To find the term independent of \( x \) in the expression \( (1 + 3x)^n \left(1 + \frac{1}{3x}\right)^n \), we can follow these steps: ### Step 1: Rewrite the Expression We start with the expression: \[ (1 + 3x)^n \left(1 + \frac{1}{3x}\right)^n \] This can be rewritten as: \[ (1 + 3x)^n \cdot \left(1 + \frac{1}{3x}\right)^n = (1 + 3x)^n \cdot \left(\frac{3x + 1}{3x}\right)^n = (1 + 3x)^n \cdot \left(1 + 3x\right)^n \cdot \left(\frac{1}{3x}\right)^n \] ### Step 2: Combine the Terms Now, we can combine the two binomial expansions: \[ (1 + 3x)^n \cdot (1 + 3x)^n = (1 + 3x)^{2n} \] Thus, we have: \[ (1 + 3x)^{2n} \cdot \left(\frac{1}{3x}\right)^n = \frac{(1 + 3x)^{2n}}{(3x)^n} \] ### Step 3: Expand the Binomial Next, we expand \( (1 + 3x)^{2n} \) using the binomial theorem: \[ (1 + 3x)^{2n} = \sum_{r=0}^{2n} \binom{2n}{r} (3x)^r \] This gives us: \[ = \sum_{r=0}^{2n} \binom{2n}{r} 3^r x^r \] ### Step 4: Substitute into the Expression Now substituting back into our expression, we have: \[ \frac{1}{(3x)^n} \sum_{r=0}^{2n} \binom{2n}{r} 3^r x^r = \sum_{r=0}^{2n} \binom{2n}{r} 3^{r-n} x^{r-n} \] ### Step 5: Find the Term Independent of \( x \) To find the term independent of \( x \), we need \( r - n = 0 \) or \( r = n \).

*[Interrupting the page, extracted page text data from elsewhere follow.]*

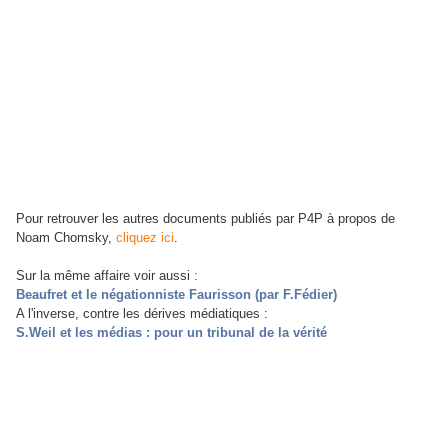
Pour retrouver les autres documents publiés par P4P à propos de
Noam Chomsky,
cliquez ici
.
Sur la même affaire voir aussi :
Beaufret et le négationniste Faurisson (par F.Fédier)
A l'inverse, contre les dérives médiatiques :
S.Weil et les médias : pour un tribunal de la vérité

Therefore, we need to find the coefficient when \( r = n \): \[ \text{Term independent of } x = \binom{2n}{n} 3^{n-n} = \binom{2n}{n} \] ### Final Result Thus, the term independent of \( x \) in the expression \( (1 + 3x)^n \left(1 + \frac{1}{3x}\right)^n \) is: \[ \boxed{\binom{2n}{n}} \]